OpenAI launches server-side compaction in the Responses API
OpenAI has shipped server-side compaction to its Responses API, a feature that manages context window usage automatically on the server side. This reduces the burden on developers to manually truncate or summarize conversation history when building long-running or agentic applications. The release is a quality-of-life infrastructure improvement for API consumers.
Related guides (3)
Related events (8)
New Tools and Features in the Responses API
OpenAI announced new tools and features for its Responses API, expanding the capabilities available to developers building on the platform. The update likely includes additional built-in tools, improved function calling, or new modalities accessible through the API. As a Tier 1 source announcement, this represents a meaningful expansion of OpenAI's developer-facing infrastructure. Specific details were not available in the body text provided.
OpenAI launches WebSocket mode for the Responses API
OpenAI added WebSocket mode to its Responses API, enabling persistent bidirectional connections for API consumers. This is an infrastructure-level capability update that allows lower-latency, streaming-friendly integrations compared to standard HTTP request-response patterns. The change is relevant for developers building real-time or agentic applications on top of OpenAI's API.
Speeding up agentic workflows with WebSockets in the Responses API
OpenAI published a technical deep dive into the Codex agent loop, detailing how WebSockets and connection-scoped caching were used to reduce API overhead and improve model latency. The post focuses on infrastructure optimizations within the Responses API for agentic workflows. These changes are relevant to developers building multi-step agent pipelines that rely on repeated API calls.
OpenAI adds inline moderation scores to Responses API and Chat Completions API
OpenAI has added moderation scoring directly to the Responses API and Chat Completions API, allowing developers to receive moderation results for both inputs and outputs in a single API call. Previously, moderation required a separate API request. This reduces latency and integration complexity for applications that need content safety checks.
From model to agent: Equipping the Responses API with a computer environment
OpenAI describes how it built an agent runtime by combining the Responses API with a shell tool and hosted containers, enabling agents to operate with persistent files, tools, and state. The architecture supports secure, scalable execution of agentic workflows. This represents a concrete infrastructure layer for deploying agents in production environments.

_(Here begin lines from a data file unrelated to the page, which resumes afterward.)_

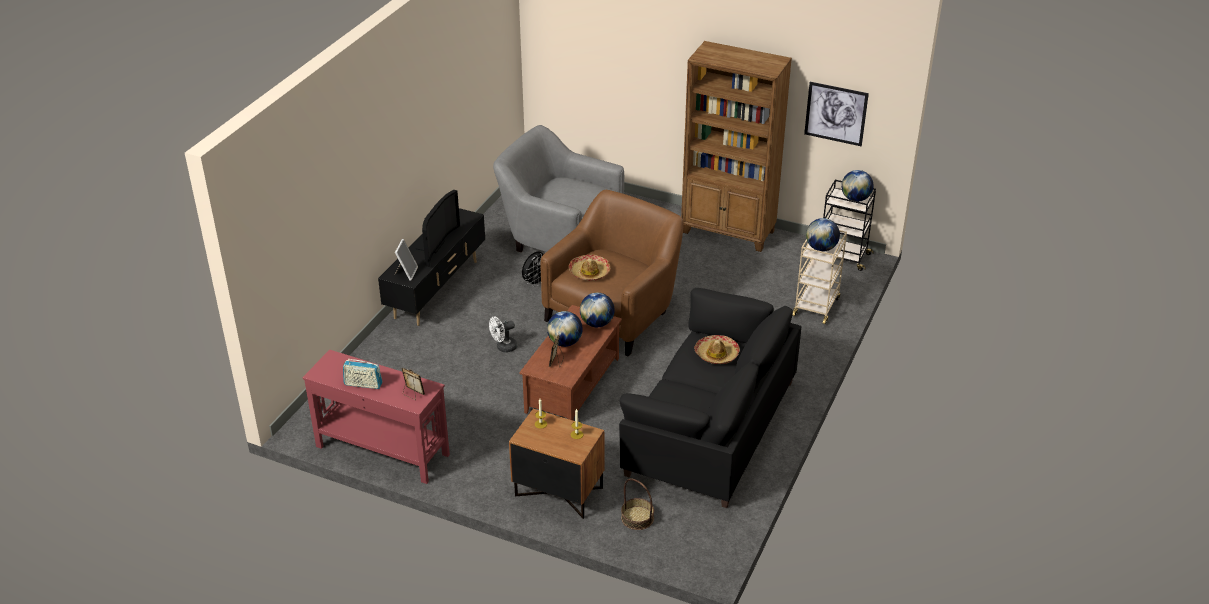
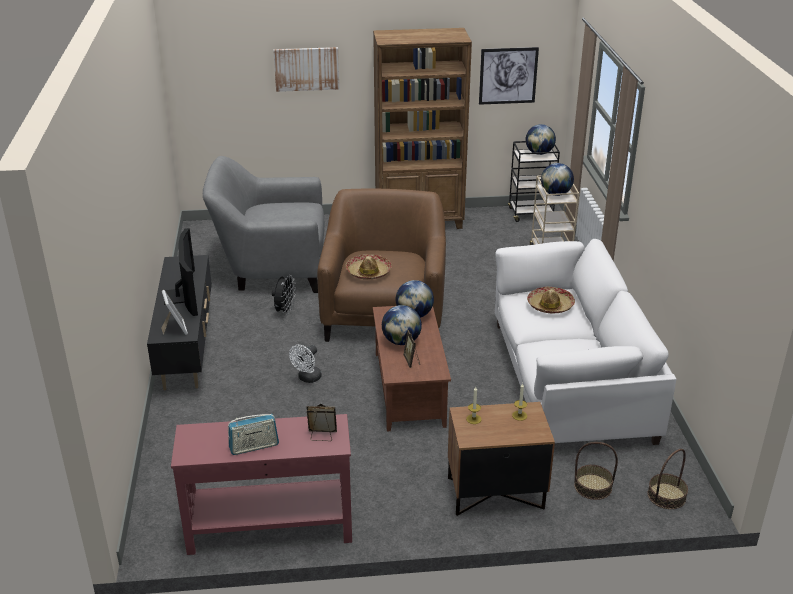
camera: 30 degrees left, 5 degrees down
black sofa [619,288,801,508] -> white sofa [495,239,676,445]
none -> picture [273,47,339,92]
none -> basket [648,449,688,509]

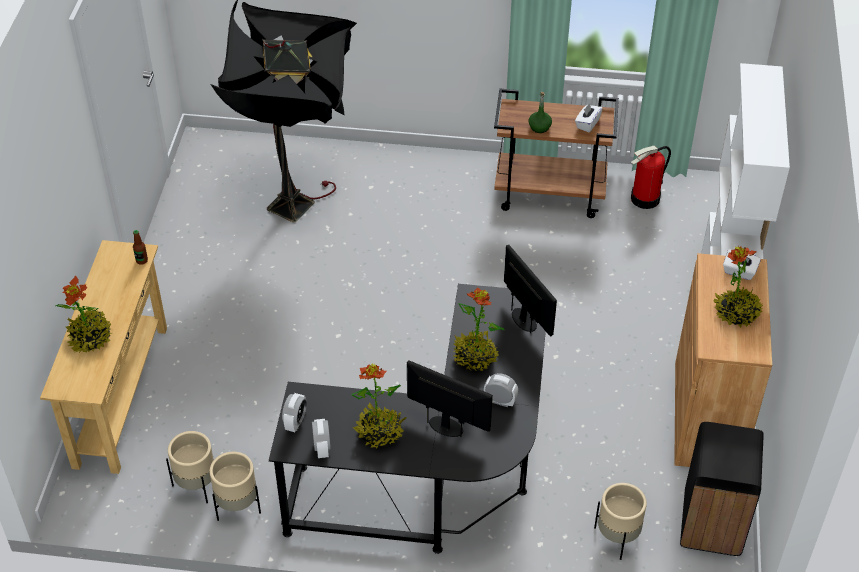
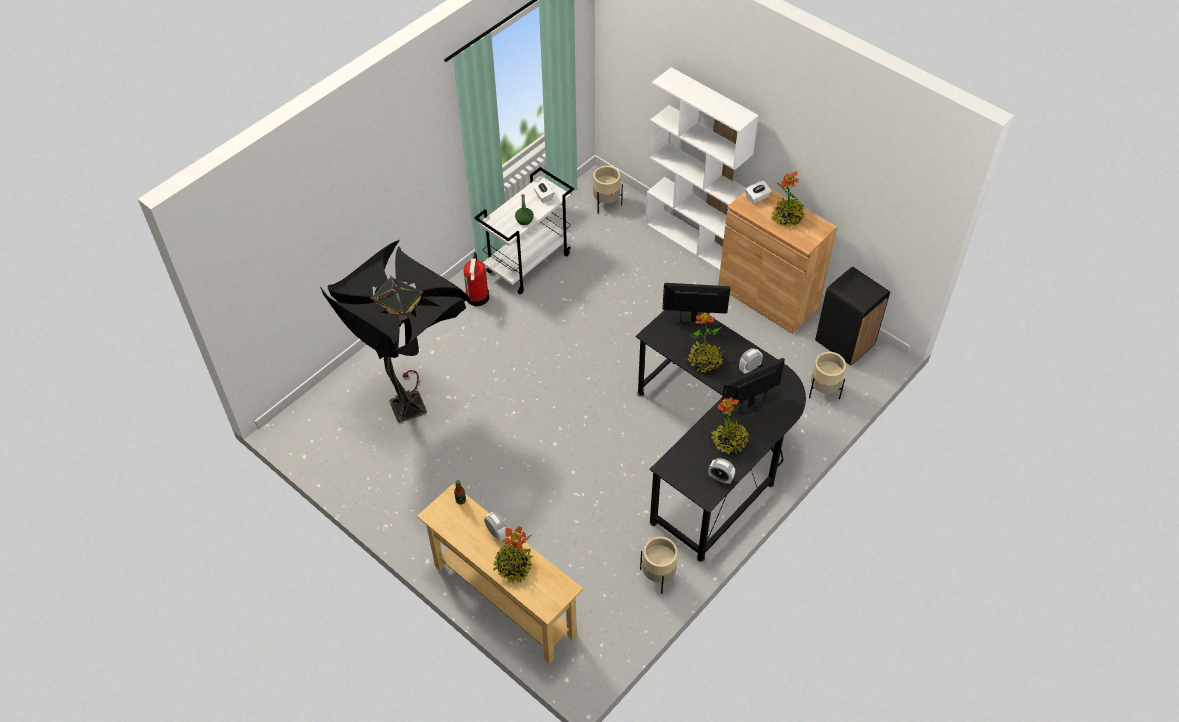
camera: 55 degrees left, 5 degrees up
beige planter [166,431,214,503] -> beige planter moved to [593,166,623,214]
alarm clock [282,393,307,432] -> alarm clock moved to [484,512,507,542]
brown cart [494,89,619,218] -> white cart [474,167,574,294]
fire extinguisher [631,146,671,209] -> fire extinguisher moved to [463,253,489,306]

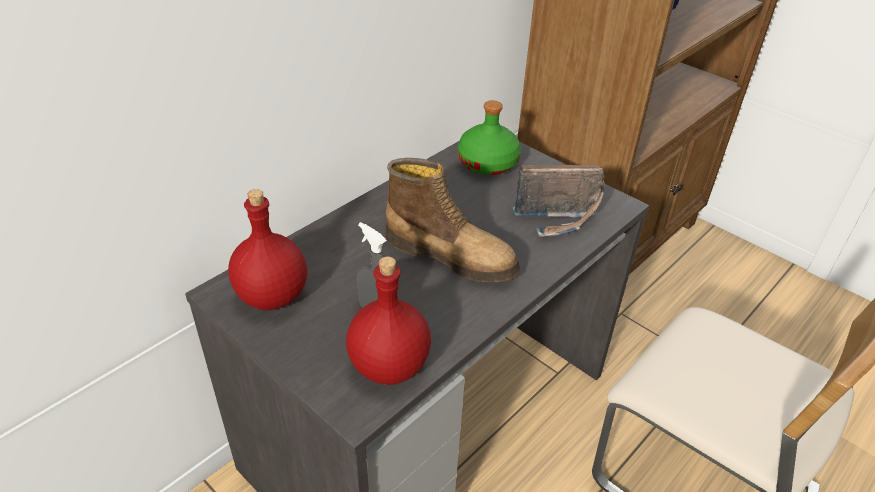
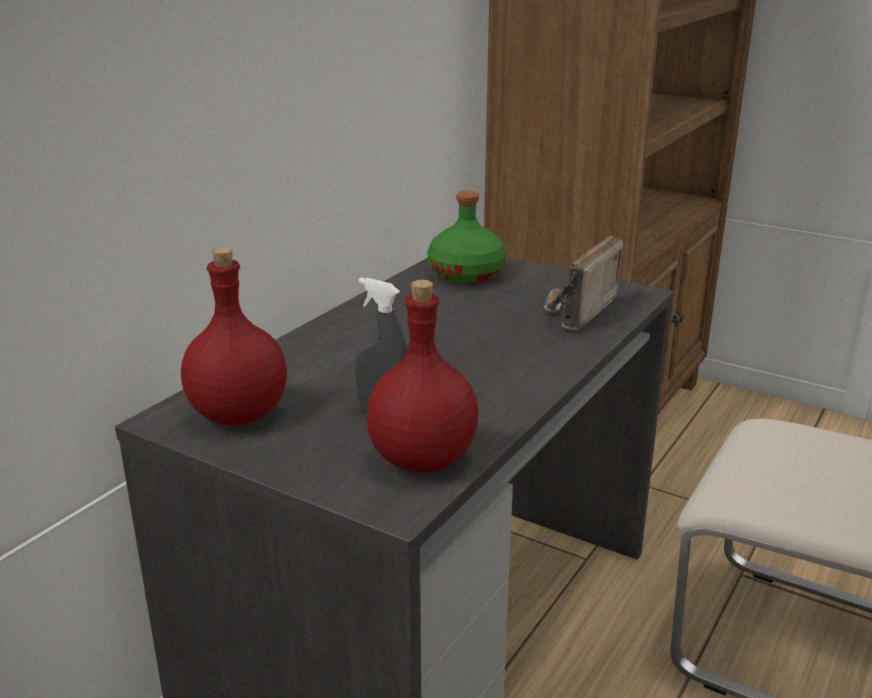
camera: 10 degrees left, 15 degrees down
boot [385,158,520,282] -> none
radio [513,165,605,236] -> radio turned 135 degrees clockwise [544,236,623,330]

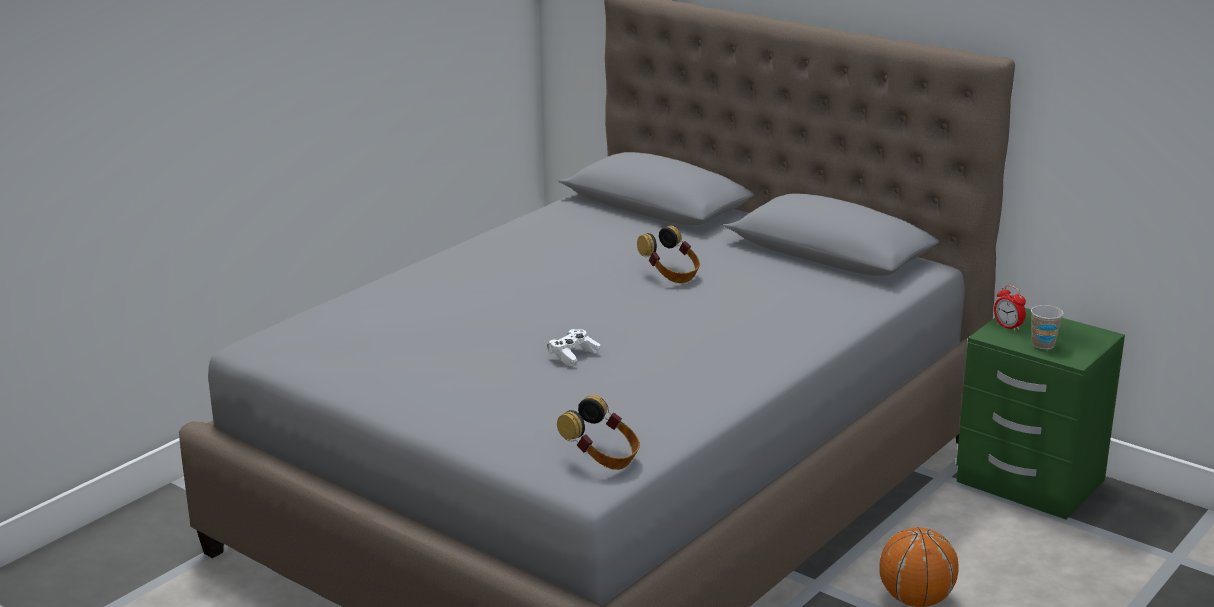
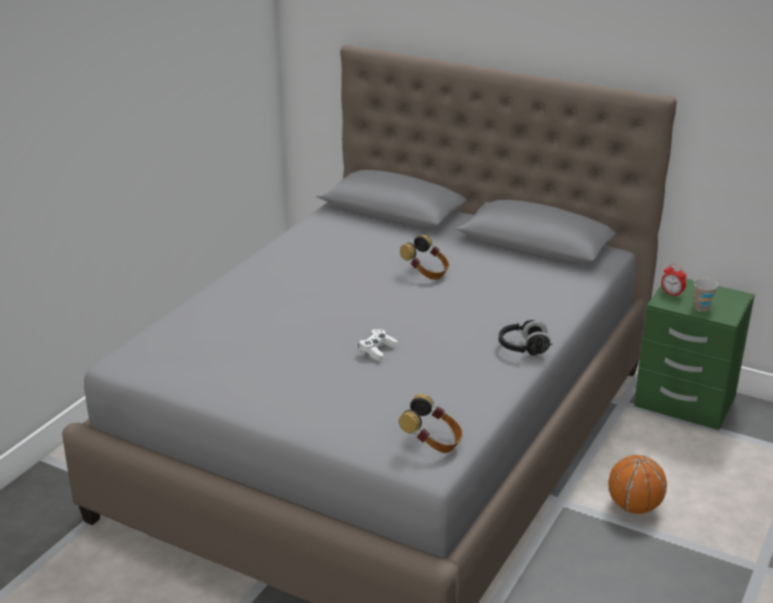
camera: 10 degrees left, 5 degrees up
none -> black headphones [499,320,553,355]

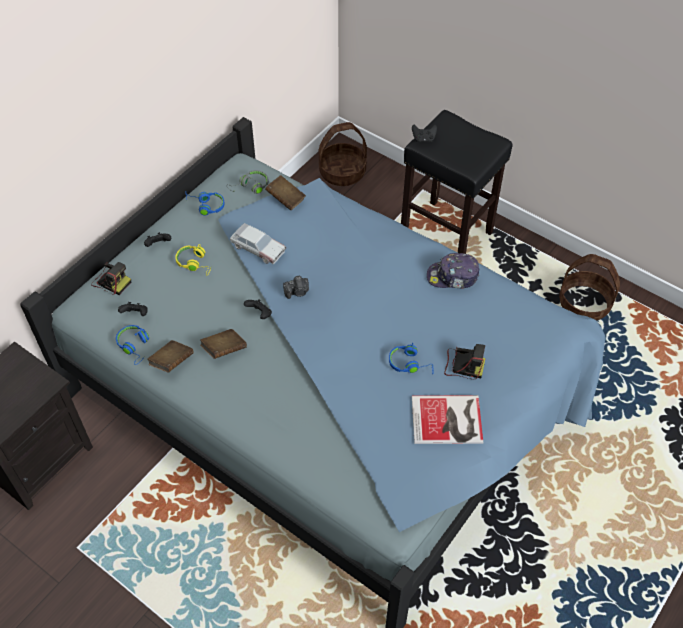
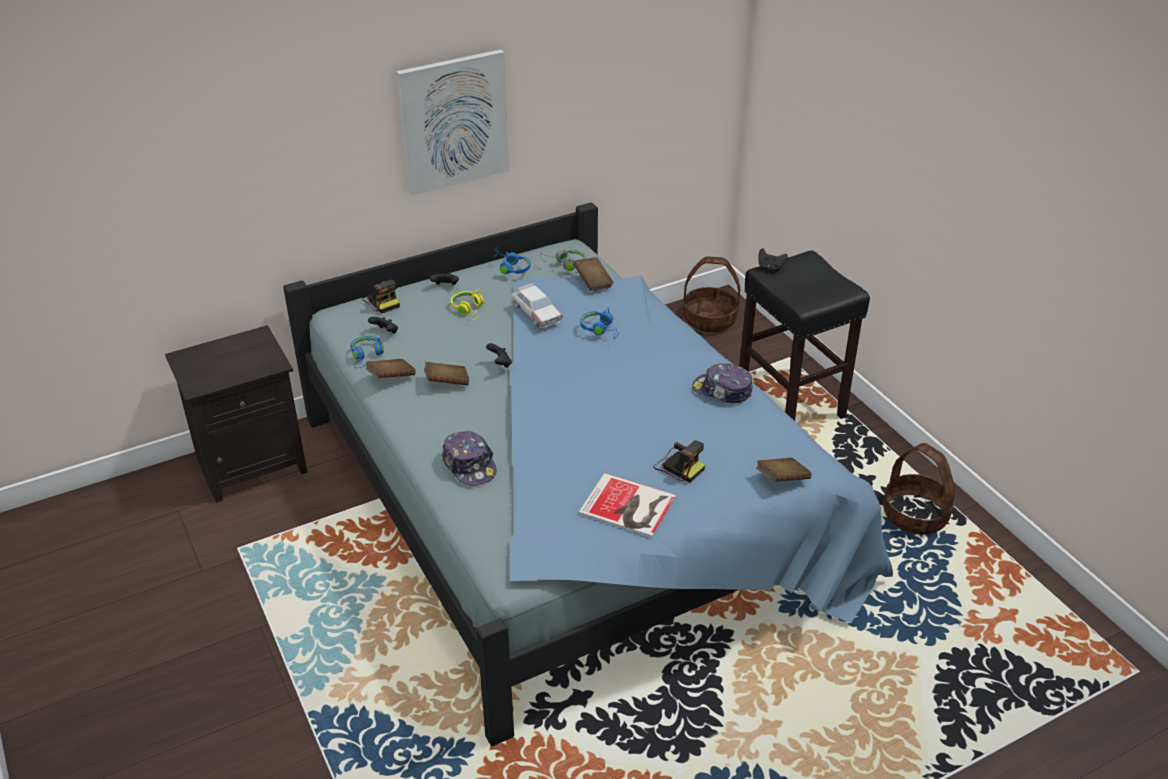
camera: 25 degrees right, 15 degrees down
camera [283,275,309,299] -> none
blue headphones [389,342,433,374] -> blue headphones moved to [580,307,619,339]
none -> picture [396,49,509,196]
none -> cap [442,431,497,486]
none -> brown book [756,458,812,482]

SelfCompact: Model-driven adaptive context compaction for long agent traces
Researchers propose SelfCompact, a scaffold that lets language models decide when and how to compact their own accumulated context during long agentic runs, rather than relying on fixed token-threshold triggers. The system pairs a compaction tool with a lightweight rubric specifying when to invoke or suppress compaction based on trajectory structure (e.g., sub-task completion vs. mid-derivation). Evaluated across six benchmarks and seven models, SelfCompact matches or exceeds fixed-interval summarization while reducing per-question token cost by 30-70%, with gains of up to 18.1 points on math tasks and 5-9 points on agentic search. The work identifies a 'meta-cognitive gap' in unprompted models and shows it can be closed via scaffolding without fine-tuning.
OpenAI releases GPT-5.4 and GPT-5.4 pro to the API with computer use, 1M context, and tool search
OpenAI released GPT-5.4 and GPT-5.4 pro to the Chat Completions and Responses API, positioning them as frontier models for professional and compute-intensive work. The release bundles several infrastructure capabilities: tool search for deferred runtime tool loading to reduce token usage and improve latency, built-in computer use via screenshot-based UI interaction, a 1M token context window, and native Compaction support for long-running agent workflows. These additions collectively advance OpenAI's agentic API surface significantly. Note: as of the current canonical facts, GPT-5.5 is the current OpenAI flagship, making this a prior-generation release.
OpenAI Announces Function Calling, Longer Context, and API Price Reductions
OpenAI introduced function calling capabilities to its API, enabling models to reliably output structured JSON for calling developer-defined functions. The update also includes longer context windows, more steerable models (gpt-3.5-turbo-16k and gpt-4 updates), and reduced pricing on several API tiers. These changes significantly expand the practical utility of OpenAI models for agentic and tool-use applications.